> _Assigned task_
Scan the records for "pendant" and copy each line that contains it.

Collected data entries
..........

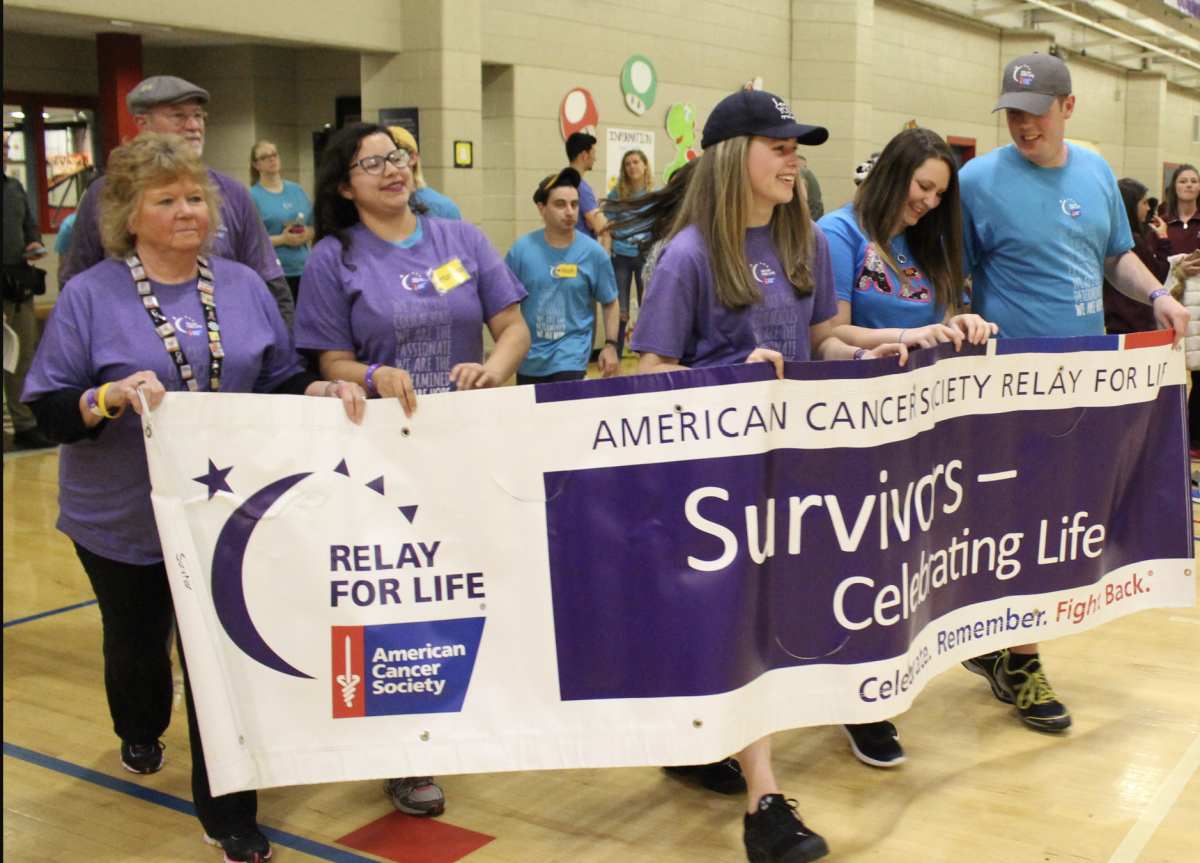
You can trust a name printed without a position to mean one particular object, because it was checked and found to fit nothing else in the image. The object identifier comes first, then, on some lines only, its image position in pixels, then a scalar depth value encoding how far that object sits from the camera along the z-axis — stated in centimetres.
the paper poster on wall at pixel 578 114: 1002
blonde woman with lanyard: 226
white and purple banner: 219
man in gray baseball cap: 299
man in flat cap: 304
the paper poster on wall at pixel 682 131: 1129
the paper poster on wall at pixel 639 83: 1067
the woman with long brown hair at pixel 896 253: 277
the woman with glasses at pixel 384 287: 254
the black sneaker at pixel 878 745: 273
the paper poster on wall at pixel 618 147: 1059
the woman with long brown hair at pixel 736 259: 240
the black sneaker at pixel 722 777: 263
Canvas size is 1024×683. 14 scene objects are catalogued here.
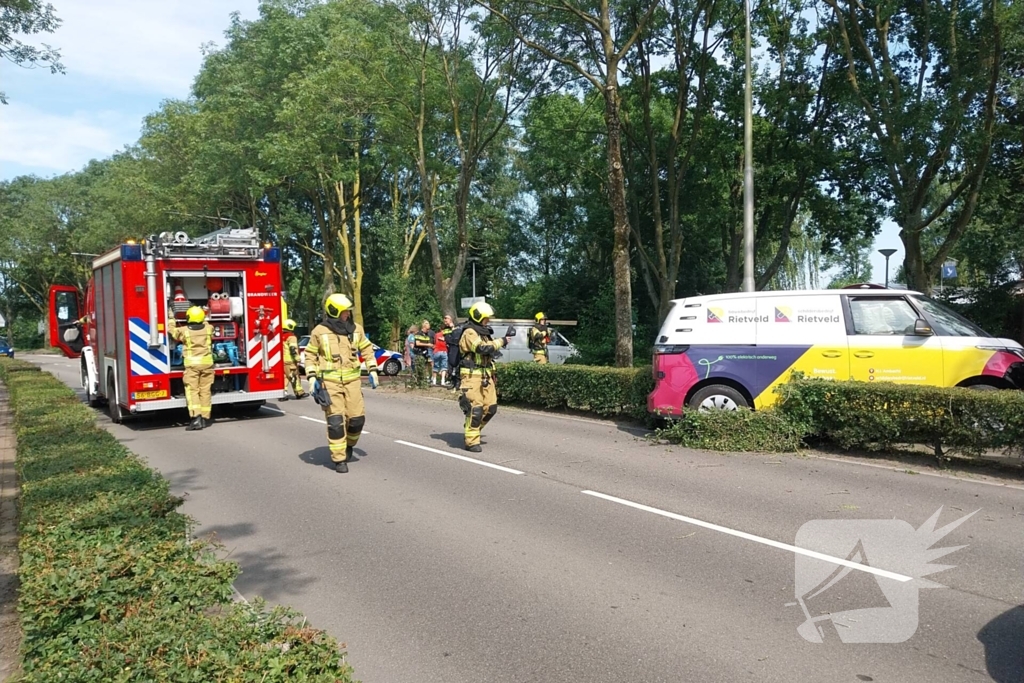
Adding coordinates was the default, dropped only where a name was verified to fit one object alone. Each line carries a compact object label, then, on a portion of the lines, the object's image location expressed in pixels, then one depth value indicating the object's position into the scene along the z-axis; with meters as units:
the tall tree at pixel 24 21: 12.02
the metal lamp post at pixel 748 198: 16.55
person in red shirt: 19.94
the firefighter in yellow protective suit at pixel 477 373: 9.79
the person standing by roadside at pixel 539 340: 17.67
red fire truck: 12.39
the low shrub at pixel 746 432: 9.57
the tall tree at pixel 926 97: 15.17
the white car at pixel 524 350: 25.36
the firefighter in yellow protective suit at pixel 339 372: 8.79
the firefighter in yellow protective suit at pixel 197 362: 12.25
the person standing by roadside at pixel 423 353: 19.66
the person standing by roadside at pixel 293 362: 17.42
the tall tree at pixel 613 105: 14.13
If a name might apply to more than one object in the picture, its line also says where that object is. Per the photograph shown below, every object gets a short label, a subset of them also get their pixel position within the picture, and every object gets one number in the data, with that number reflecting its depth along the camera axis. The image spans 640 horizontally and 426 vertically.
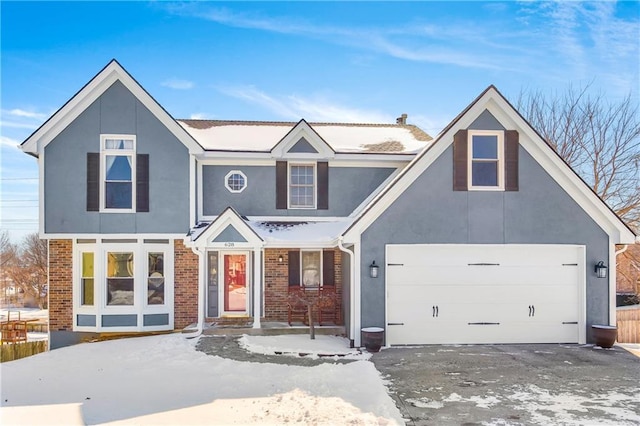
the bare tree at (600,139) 20.66
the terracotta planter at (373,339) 9.77
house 10.58
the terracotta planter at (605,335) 10.12
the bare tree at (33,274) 38.44
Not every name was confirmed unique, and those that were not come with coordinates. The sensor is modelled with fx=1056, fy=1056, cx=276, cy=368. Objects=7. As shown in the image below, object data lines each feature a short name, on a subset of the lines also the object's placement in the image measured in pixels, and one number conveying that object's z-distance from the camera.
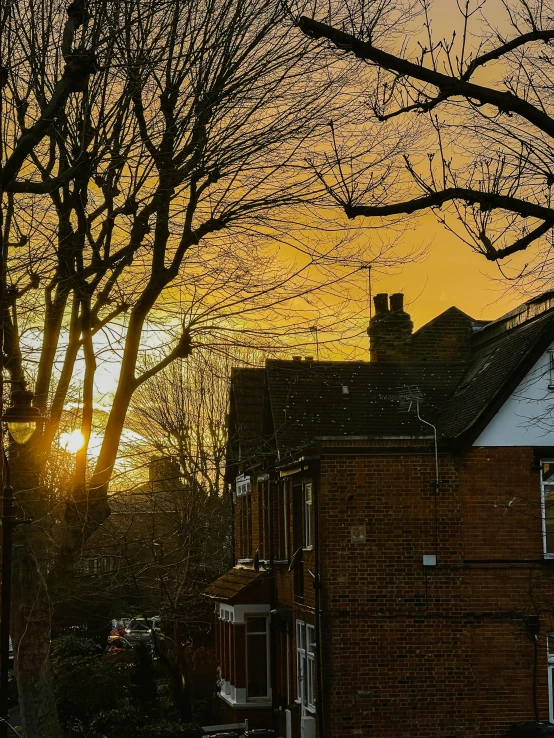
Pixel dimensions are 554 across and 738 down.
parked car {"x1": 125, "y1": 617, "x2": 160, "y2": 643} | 45.74
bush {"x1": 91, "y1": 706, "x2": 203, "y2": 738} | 23.48
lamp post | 10.56
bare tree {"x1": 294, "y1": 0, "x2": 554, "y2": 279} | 7.20
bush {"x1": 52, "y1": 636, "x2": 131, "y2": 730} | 25.59
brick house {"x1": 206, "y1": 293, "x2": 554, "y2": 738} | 20.16
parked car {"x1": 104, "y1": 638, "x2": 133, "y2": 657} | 38.12
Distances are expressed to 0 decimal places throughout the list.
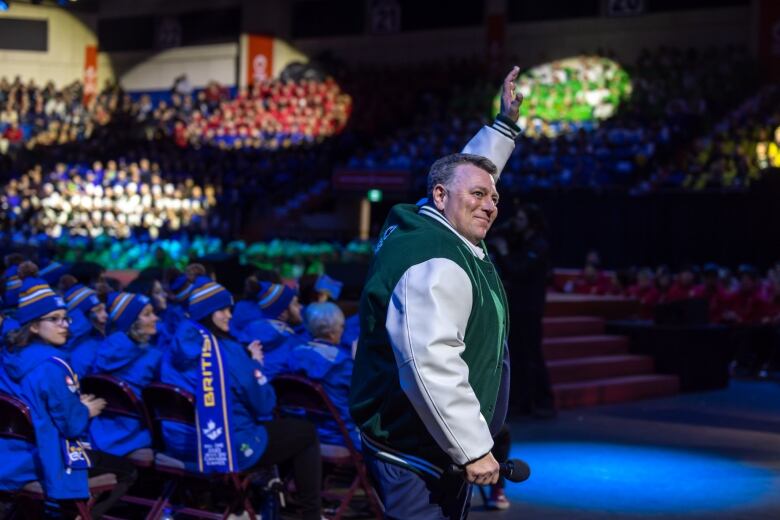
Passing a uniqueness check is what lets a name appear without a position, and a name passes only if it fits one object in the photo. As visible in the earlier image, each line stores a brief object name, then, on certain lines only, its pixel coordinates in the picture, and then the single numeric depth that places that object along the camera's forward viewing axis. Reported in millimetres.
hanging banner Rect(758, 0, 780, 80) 26109
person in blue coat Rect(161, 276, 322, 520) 6281
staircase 12875
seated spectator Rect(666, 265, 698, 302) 17153
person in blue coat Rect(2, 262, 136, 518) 5645
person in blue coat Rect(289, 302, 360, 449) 7102
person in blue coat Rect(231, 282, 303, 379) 7484
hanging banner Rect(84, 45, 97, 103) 42250
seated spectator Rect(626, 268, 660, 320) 17172
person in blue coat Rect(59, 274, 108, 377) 6984
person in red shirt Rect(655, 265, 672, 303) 17533
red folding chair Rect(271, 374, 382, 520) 6988
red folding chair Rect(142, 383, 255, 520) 6332
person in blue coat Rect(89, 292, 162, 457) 6625
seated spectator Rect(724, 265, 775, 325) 16594
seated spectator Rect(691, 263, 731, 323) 16984
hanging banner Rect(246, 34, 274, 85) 37500
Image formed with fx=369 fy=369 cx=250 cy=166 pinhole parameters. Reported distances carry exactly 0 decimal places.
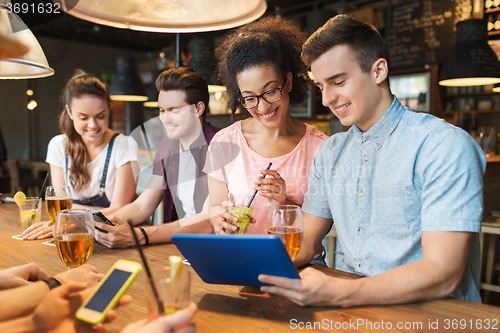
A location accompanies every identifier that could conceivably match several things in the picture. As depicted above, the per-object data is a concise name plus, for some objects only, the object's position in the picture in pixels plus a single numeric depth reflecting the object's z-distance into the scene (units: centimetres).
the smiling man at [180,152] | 194
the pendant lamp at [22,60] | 145
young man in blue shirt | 90
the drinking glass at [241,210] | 118
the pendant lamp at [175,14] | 105
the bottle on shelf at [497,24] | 456
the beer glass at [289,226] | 101
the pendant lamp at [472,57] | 345
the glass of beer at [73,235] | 100
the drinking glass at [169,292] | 61
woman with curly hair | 162
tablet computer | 76
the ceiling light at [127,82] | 564
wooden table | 79
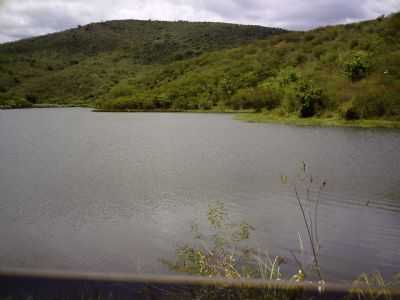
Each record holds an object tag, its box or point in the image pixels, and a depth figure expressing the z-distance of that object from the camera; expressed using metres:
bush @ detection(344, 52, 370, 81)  28.56
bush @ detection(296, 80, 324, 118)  25.52
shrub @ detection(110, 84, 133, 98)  47.59
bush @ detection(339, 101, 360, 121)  23.81
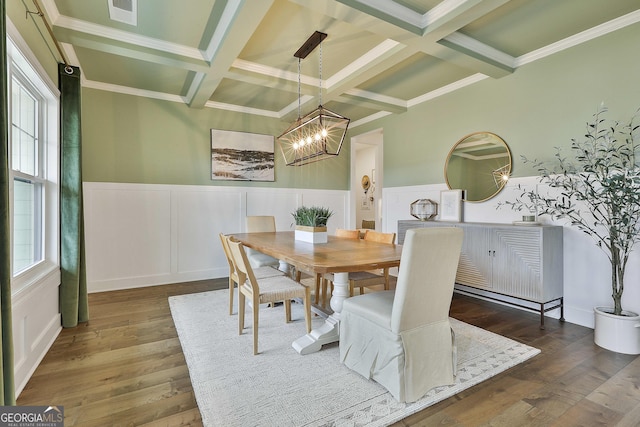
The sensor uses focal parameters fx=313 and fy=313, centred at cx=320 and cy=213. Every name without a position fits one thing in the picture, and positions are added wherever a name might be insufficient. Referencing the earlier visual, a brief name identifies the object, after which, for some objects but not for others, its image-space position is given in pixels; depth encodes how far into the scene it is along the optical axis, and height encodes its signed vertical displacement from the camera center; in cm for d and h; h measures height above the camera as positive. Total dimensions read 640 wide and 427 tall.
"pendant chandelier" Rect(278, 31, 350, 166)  273 +81
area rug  162 -104
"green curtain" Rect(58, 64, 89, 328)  277 +21
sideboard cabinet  283 -48
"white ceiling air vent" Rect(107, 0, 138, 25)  241 +162
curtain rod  212 +141
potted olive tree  232 +12
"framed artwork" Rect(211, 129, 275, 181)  474 +89
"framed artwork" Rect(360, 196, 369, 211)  808 +24
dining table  194 -31
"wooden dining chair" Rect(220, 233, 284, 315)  277 -54
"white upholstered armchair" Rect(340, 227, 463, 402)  170 -66
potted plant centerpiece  291 -13
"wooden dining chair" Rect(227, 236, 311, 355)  226 -60
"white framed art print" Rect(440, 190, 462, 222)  385 +10
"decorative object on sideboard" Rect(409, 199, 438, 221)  415 +5
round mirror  349 +56
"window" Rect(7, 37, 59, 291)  210 +34
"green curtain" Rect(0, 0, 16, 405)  131 -17
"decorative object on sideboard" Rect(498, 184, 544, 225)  311 +9
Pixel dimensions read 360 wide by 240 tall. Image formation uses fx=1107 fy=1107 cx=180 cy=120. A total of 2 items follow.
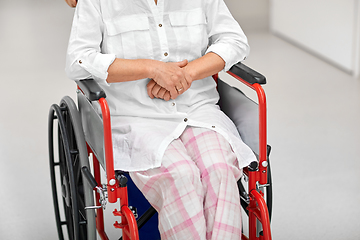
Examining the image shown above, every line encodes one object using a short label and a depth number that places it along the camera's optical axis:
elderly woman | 3.44
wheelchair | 3.47
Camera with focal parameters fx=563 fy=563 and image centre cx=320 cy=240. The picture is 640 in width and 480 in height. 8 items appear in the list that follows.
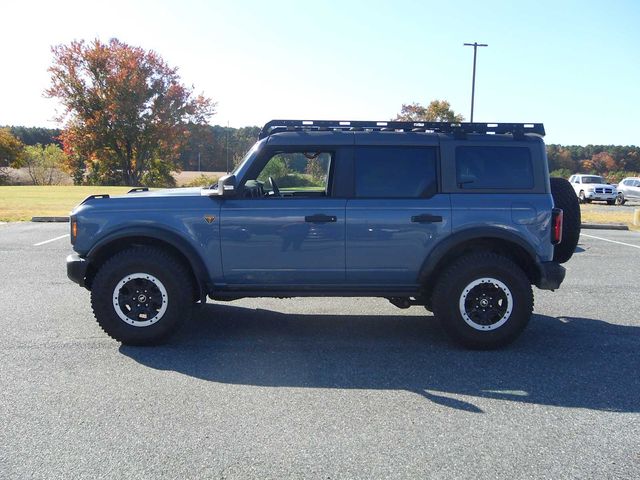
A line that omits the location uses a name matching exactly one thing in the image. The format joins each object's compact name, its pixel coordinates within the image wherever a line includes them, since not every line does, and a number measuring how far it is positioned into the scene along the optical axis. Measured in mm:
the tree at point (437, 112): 36094
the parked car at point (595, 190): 31359
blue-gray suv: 5117
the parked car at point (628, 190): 31516
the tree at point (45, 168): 52094
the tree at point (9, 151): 53594
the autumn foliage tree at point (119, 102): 40312
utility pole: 29016
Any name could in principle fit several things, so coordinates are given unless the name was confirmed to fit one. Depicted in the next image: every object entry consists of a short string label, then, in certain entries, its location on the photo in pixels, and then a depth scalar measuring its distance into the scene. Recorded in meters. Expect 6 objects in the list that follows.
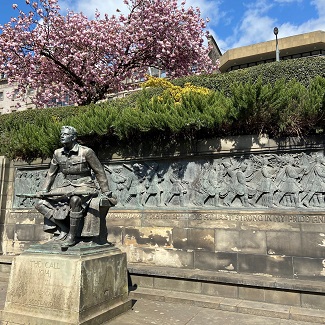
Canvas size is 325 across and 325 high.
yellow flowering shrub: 9.47
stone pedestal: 4.91
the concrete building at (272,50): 33.72
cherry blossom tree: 18.56
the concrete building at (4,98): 44.53
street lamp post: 22.33
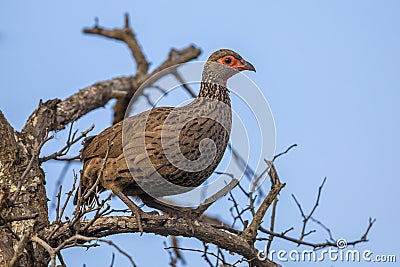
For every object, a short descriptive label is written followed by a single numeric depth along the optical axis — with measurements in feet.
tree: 25.14
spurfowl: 29.12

..........

> _Response_
the pendant lamp at [22,60] | 145
the pendant lamp at [175,14] | 105
the pendant lamp at [472,57] | 345
"pendant chandelier" Rect(278, 31, 350, 166)  273 +81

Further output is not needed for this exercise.